Emotional nutrition is not about avoiding everything that stresses you out. It is about showing up in a way that supports your nervous system instead of sacrificing it on the holiday altar 🙏.
Here are a few ways to do that:
Check in with yourself before you walk in.
Take a quiet moment in your car 🚗. Close your eyes. Ask yourself what you are feeling. Annoyance. Tension. Hope. Dread. Whatever it is, name it. Think of this as warming up before the emotional marathon 🏃♀️.
Set a simple intention.
Not a Pinterest quote. Not a New Year resolution. Something like wanting to stay centered, wanting to stay kind without abandoning yourself, or simply wanting to leave feeling like yourself. This gives you a quiet anchor, so you do not get swept away by the chaos, or the opinions, or the side dish your cousin insists on calling a salad even though it is ninety percent marshmallow 🥗😐.

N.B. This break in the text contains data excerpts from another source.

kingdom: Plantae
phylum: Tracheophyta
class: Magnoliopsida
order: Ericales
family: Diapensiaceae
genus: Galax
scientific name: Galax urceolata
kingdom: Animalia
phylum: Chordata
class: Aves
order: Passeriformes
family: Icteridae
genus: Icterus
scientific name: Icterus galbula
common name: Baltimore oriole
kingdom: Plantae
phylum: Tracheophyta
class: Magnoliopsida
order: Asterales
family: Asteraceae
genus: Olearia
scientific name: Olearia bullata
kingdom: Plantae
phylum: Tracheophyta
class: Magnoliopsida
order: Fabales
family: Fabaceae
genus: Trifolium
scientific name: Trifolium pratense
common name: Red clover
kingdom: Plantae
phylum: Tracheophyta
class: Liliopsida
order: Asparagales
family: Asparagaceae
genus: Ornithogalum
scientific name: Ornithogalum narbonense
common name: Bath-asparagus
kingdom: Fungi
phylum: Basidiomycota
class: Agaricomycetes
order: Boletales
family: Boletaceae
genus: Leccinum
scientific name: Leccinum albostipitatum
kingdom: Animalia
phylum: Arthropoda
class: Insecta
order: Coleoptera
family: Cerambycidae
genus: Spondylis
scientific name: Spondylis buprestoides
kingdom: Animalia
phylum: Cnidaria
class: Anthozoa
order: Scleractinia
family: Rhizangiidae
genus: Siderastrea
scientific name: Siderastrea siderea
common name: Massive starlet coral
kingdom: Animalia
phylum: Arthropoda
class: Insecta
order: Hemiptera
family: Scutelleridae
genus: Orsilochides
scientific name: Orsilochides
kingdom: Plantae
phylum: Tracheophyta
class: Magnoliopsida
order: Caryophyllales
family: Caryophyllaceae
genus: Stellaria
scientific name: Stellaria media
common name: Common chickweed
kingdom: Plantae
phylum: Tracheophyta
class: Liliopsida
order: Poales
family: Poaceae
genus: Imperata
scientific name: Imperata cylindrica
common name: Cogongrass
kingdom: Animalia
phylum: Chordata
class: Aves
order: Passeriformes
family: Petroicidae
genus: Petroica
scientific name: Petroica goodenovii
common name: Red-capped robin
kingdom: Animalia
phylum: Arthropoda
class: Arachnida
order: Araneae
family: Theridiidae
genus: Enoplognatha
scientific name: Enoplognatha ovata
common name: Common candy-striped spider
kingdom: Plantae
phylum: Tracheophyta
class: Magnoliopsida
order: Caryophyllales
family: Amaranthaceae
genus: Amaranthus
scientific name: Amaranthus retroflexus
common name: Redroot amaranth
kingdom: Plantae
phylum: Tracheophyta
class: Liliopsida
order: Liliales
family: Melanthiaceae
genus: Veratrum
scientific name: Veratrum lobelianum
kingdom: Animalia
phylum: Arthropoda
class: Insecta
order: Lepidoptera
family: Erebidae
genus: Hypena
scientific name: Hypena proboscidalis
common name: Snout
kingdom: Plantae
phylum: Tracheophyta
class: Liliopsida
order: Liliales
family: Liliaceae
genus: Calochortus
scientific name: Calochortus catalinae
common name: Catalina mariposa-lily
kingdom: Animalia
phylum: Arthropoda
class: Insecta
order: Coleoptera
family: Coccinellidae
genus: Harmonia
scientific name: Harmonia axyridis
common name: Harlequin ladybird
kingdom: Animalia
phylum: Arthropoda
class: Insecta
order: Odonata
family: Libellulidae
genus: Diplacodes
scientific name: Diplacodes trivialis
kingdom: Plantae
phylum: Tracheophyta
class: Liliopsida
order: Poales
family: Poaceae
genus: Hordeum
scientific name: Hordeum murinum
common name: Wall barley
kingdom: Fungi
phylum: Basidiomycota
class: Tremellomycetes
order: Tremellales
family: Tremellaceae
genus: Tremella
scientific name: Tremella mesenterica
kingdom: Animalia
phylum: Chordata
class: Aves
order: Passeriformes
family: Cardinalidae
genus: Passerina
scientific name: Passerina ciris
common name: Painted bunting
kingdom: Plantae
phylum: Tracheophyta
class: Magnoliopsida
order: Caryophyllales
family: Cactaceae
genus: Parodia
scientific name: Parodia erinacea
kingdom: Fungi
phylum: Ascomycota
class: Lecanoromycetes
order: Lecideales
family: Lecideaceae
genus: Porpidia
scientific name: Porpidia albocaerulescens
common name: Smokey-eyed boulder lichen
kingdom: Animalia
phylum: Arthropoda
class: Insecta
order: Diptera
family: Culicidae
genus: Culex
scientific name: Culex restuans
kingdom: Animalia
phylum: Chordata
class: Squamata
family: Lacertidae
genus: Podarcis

Portion your emotional energy.
You do not need to give every person the same amount of your attention. You are allowed to offer small servings to people who drain you and full servings to the people who feed your peace 💆♀️. Think of it like a holiday buffet. You would not fill your entire plate with the one casserole you hate out of obligation.
Strategic escapes are allowed.
Healthy coping is not glamorous. Sometimes it looks like standing in the bathroom staring at the wall for one whole minute 🚽😐. Sometimes it is helping in the kitchen. Sometimes it is stepping outside for fresh air 🌬️. These tiny exits keep you in your window of sanity.
Use micro resets throughout the day.
A slow breath. A sip of water. A grounding moment with the dog 🐶. You do not need a whole routine, just ten seconds of reconnecting.
Lower the performance pressure.
You do not need to be the perfect host, the perfect guest, or the perfect parent. Humans get tired. Humans get overstimulated. Humans get annoyed when someone brings up politics or asks why your kids are not in more activities 😵.
Remember you are allowed to feel how you feel.
You can be grateful and overwhelmed at the same time. You can love your family and still need a break. You can look forward to the holiday and still crave space halfway through. Feelings can stack like leftovers in the fridge 🧊🧺if we don’t tend to them.
I know it sounds like I am saying, “Don’t let it bother you or you can do it,” like these moments are simple or easy. They are not. These are hard things. Sometimes they feel impossible. But doing hard things does not mean abandoning yourself. It means navigating them with awareness instead of white knuckling your way through. It means validating yourself, hearing yourself, and reminding yourself that even when everything feels out of your control, you are still showing up for you. You matter, and what you need matters too 💛.
So, if you find yourself doing the things you would rather not do, remember you are not trying to be the holiday version of Mary Poppins. Nobody is handing out awards for perfect behavior 🏆. You are allowed to take care of yourself while you show up. Sometimes that looks like taking a breath, stepping outside for a minute, or topping off your wine before the conversation shifts to Cousin Hilary again 🍷.
And if it all goes sideways, remember, Christmas is right around the corner and we can always try again then 🎄. And do not forget, there is bound to be an episode of Friends on when you get home, and who does not love seeing Monica dancing around with the turkey on her head 🦃😂.